Se é do norte, já deve ter visto alguma referência a este símbolos, que são parte da cultura poveira. Mais do que decorativas, eram uma forma de organizar a vida quotidiana — principalmente para os analfabetos.
A Póvoa de Varzim, no distrito do Porto, tem como principais pontos turísticos — para além da praia, claro — a Igreja Matriz, que data do século XVIII, e a Igreja da Lapa.
Nestes lugares, ao invés de proceder como nas igrejas comuns, em que olhamos para cima para apreciar os retábulos ou as cúpulas, será mais interessante se olhar para o chão.
Aí, bem como nas paredes e portas, encontrará as siglas poveiras, um sistema de proto-escrita cuja semelhança com as runas vikings suscitou a intrigante hipótese de uma origem escandinava. E os investigadores não estavam enganados, conta a LBV.
Na verdade, a Póvoa de Varzim foi já um antigo povoado romano, Villa Euracini, que onde antes se situava um castro, o Civitate do Terroso. No século XVIII, a cidade tinha já crescido tanto que se tornou no principal porto de pesca do país.
Mas foi muito antes, a partir do século IX, quando a região ainda fazia parte do primeiro Condado de Portugal, fundado por Vimara Peres, que começaram a instalar-se pescadores vikings da Bretanha na cidade.
A lancha poveira, tipo de embarcação tradicional da zona, é um dos legados dessa ocupação. Mas outra lembrança interessante desses tempos são as siglas poveiras, também conhecidas por “sinais da Póvoa”.
O LBV faz ainda uma lista de outros pontos nortenhos do país onde é possível encontrar estas marcas: os templos da Senhora da Abadia e de São Bento da Porta Aberta (em Terras de Bouro), de São Torcato (Guimarães), da Senhora da Guia (Vila do Conde), de Nossa Senhora da Bonança (Esposende) e a Capela de Santa Cruz (Balazar),e. até mesmo em a Guarda (na Galiza, Espanha, não a Guarda portuguesa).
Mas, afinal, o que são estas inscrições?
A maioria destas marcas é encontrada em locais religiosos, uma vez que os pescadores poveiros costumavam transportá-las consigo em veneração dos santos locais.
E a sua origem está na fácil compreensão: a maioria dos portugueses nessa época era analfabeta, e os vikings criaram símbolos fáceis de reconhecer por toda a população. Os símbolos eram, portanto, pintados nos barcos, mas também nas casernas, sepulturas e até nos livros de contabilidade, para facilitar a vida aos pecadores.
Eram milhares de símbolos, e podia representar, por exemplo, uma família.
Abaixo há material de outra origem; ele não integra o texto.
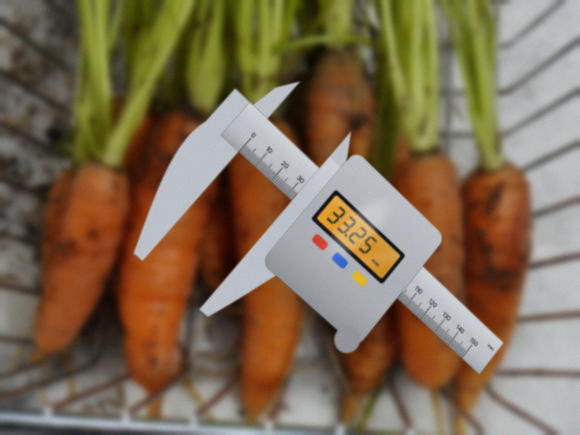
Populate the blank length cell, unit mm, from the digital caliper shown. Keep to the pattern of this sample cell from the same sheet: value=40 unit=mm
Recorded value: value=33.25 unit=mm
Não estão, no entanto, associados a uma fonética — eram meramente um desenho, reconhecido pela comunidade como significativo de x ou y.
No caso dos símbolos familiares, ou anagramas, os sinais eram transmitidos de geração em geração, e eram acrescentados, em vários casos, traços, chamados de piques, em frente ao símbolo, que representavam uma nova geração, como ilustra a imagem abaixo.
A maior parte dos sinais foram ideograficamente inspirados em objetos do quotidiano. A título de exemplo, o cruzeiro do cemitério da Póvoa de Varzim inspirou o padrão, tal como a Ala-Arriba (expressão cantada pelas pessoas quando puxam os barcos da água para a areia) inspirou o coice (uma linha oblíqua que representa um barco nessa situação).
Atualmente, restam apenas algumas centenas de sinais poveiros, sinalizados por António de Santos Graça, que estudou estes símbolos e a cultura poveira, no seu livro Epopeia dos Humildes, publicado em 1952.
Hoje, marcam esses tempos as inscrições que ainda são visíveis nas igrejas, mas também algumas homenagens em placas de toponímia na cidade, ou até mesmo na calçada poveira.